▽

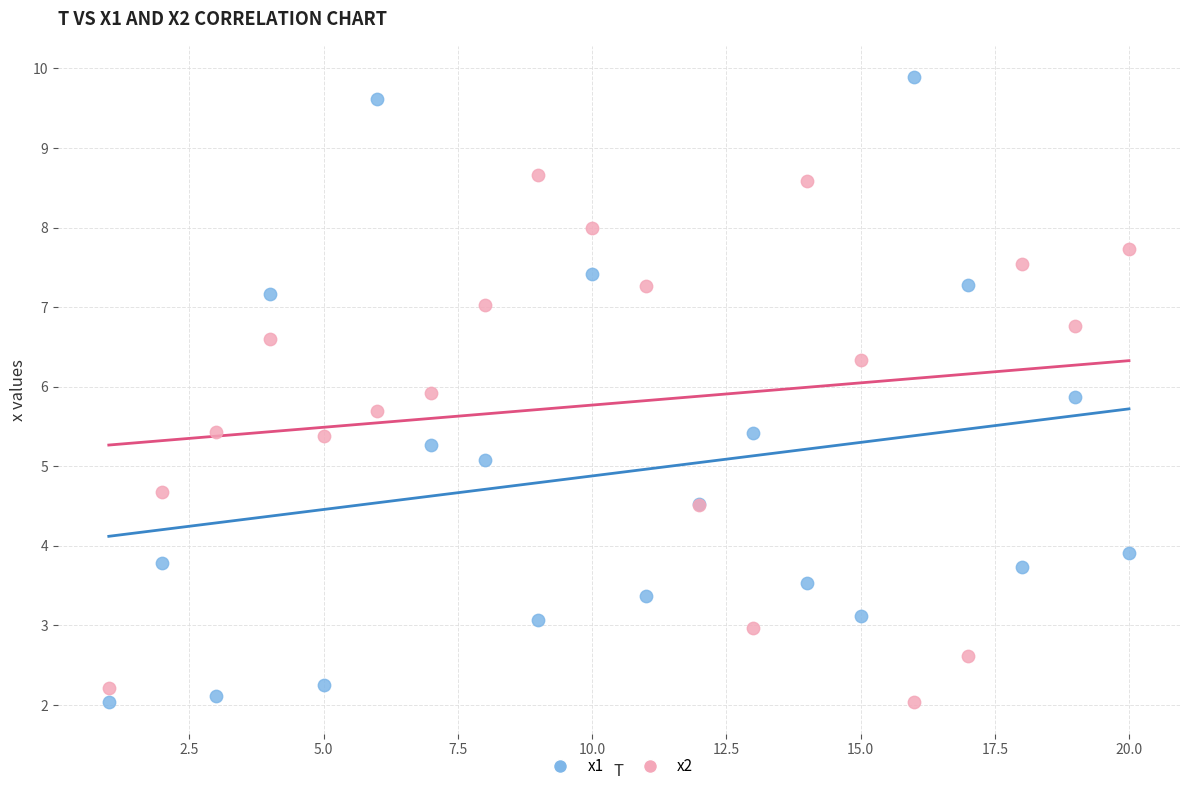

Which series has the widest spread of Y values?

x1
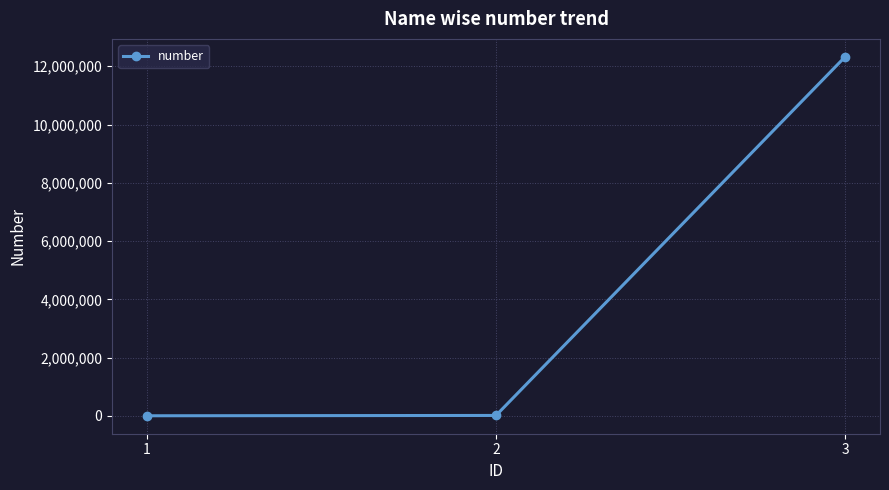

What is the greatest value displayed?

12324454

△
▽

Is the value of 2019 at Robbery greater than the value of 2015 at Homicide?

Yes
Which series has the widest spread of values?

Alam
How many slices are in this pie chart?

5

△

**TRY IT:** Pull out each line of the listing above that contains the word "series" and copy it in full.

**ANSWER TO THE EXERCISE:**
Which series has the widest spread of Y values?
Which series has the widest spread of values?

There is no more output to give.